Юра в душе был полностью согласен с мамой. Бриллианты кончились за время войны и послевоенного голода, благодаря маминой смекалке и осторожности выжила и многочисленная семья брата Бориса, и она сама, и, главное, Юрочка. Надо тихонько делать свои гешефты и никому ни о чем не рассказывать, — так решил Юра. Крестьянская прижимистая натура папаши проявлялась в том, что Юра откладывал деньги на книжку, заботясь о будущем. Вот только перед красивой одеждой юноша не мог устоять; на зависть всем остальным студентам, Юра отлично одевался в импортные пушистые свитера и узенькие брючки-дудочки, за что его несколько раз “продернули” в факультетской стенгазете… Но больше придраться было не к чему; юноша исправно посещал комсомольские собрания, хорошо учился, не пил, не курил, поэтому постепенно его оставили в покое, изредка называя “стилягой”. Поутру Юра около часа взбивал кок на голове, орудуя двумя расческами, отглаживал и без того идеальные брюки, смахивал невидимые пушинки с модной ярко-желтой куртки… Он любовался в зеркало на свое молодое симпатичное лицо, на яркие голубые глаза, на подбородок с ямочкой и мечтал о будущем. Мечты его были вполне материальны: плащ-болонья самого последнего фасона. Модные остроносые туфли. Возможно, золотые часы. Собственная автомашина. Непыльная работа начальником в конструкторском бюро, с хорошей зарплатой и квартирой в перспективе. Мало кто мог бы догадаться, что за легкомысленной внешностью симпатяги-стиляги кроется расчетливая и осторожная душа могилевского ростовщика.
— Ты мечтаешь о будущем? — спросила его романтичная Люба, прижимаясь к его крепкой груди, обтянутой “фарцовочным” свитером.

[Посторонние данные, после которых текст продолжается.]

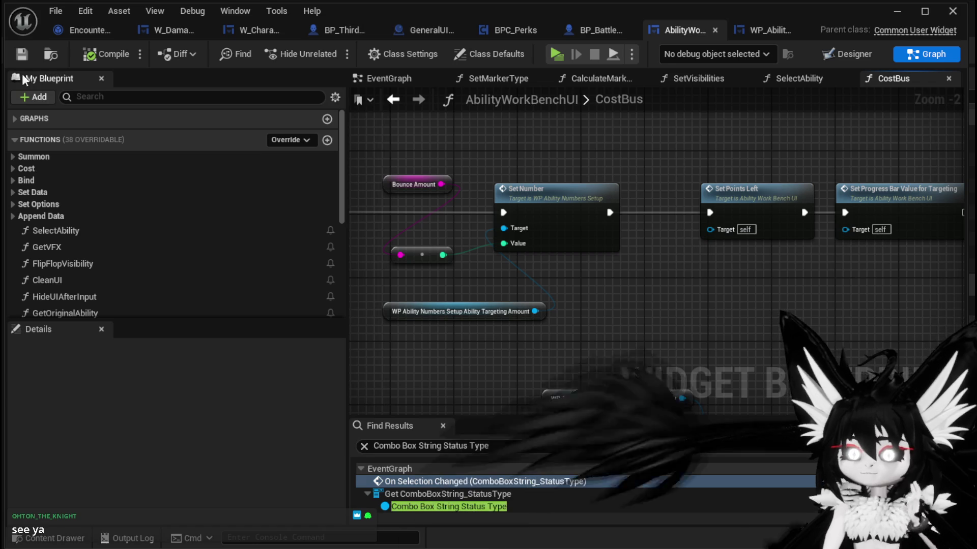
mouse_move(663, 313)
left_mouse_down()
mouse_move(672, 285)
mouse_move(712, 290)
left_mouse_up()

— Мечтаю, — твердо ответил Юрий. Он и впрямь считал свои практичные мысли настоящими мечтами, прекрасными грезами. Девушка нравилась ему давно, но Юра выжидал удобного момента, чтобы не терять силы понапрасну, не привлекать внимания на факультете. Вот Светка Мальцева заранее сообщила ему о предстоящем визите Любы, Юра попросил у Светки всевозможного содействия, и та ему помогла. На крайний случай Мальцева была готова даже пустить влюбленных в свою комнату — благо остальные жилички разъехались на каникулы перед государственными экзаменами. Она ждала Юриного решения, но ее жертва не понадобилась. Люба ни за что не согласилась бы потерять свою девственность на вытертом байковом одеяле в чужой комнате студенческого общежития. Впрочем, Юра уже сомневался в правильности своей капитуляции, может, стоило еще чуть-чуть подождать, крепче обнять, нежнее поцеловать… Но все к лучшему: Юра уже имел несколько связей со студентками других институтов. Они принесли ему скорее разочарование, чем радость. Девушки были грубы, неуклюжи и неумелы, им не хватало тонкости и нежности, в них было мало ласки и много грубости, которую Юра не мог выносить. Бессознательно он старался найти идеал, воплощение грустной нежности, доброты, полноты, всепрощения и понимания. Он стремился к образу матери, нежнолицей, крупной, с тихим ласковым голосом, увещевающим и любящим. Но Юра был еще слишком молод, чтобы понять, что обычные девушки-студентки ему не подходят своей молодостью, вульгарностью и запахом молодого терпкого пота. Он полагал, что влюблен в Любу Дубинину, а на самом деле просто стремился самоутвердиться, утолить сексуальный голод. Люба была красивой вещью, которой он хотел обладать.
— Ты меня любишь? — с восторгом и надеждой спрашивала ракрасневшаяся растрепанная девушка, отвечая умелым Юриным поцелуям. — Ты меня любишь?
— Очень, — честно отвечал возбужденный донельзя парень, ощущая томительное давление в низу живота. Он искренне принимал это приятное и сладкое чувство за любовь. На самом деле он любил только свою седую красивую маму Раю, другие чувства были ему пока неведомы.
Юра проводил Любу до троллейбуса, который останавливался тут же, у самого крыльца общежития. Он мог бы посадить Любу в такси, но был чрезвычайно осторожен и экономен. Ни к чему эти широкие жесты, за них можно было потом пострадать. Люба села в троллейбус, помахав на прощание рукой в пушистой вязаной варежке, а Юра отправился по своим делам: ему обещали продать несколько импортных галстуков с яркими цветами по черному полю.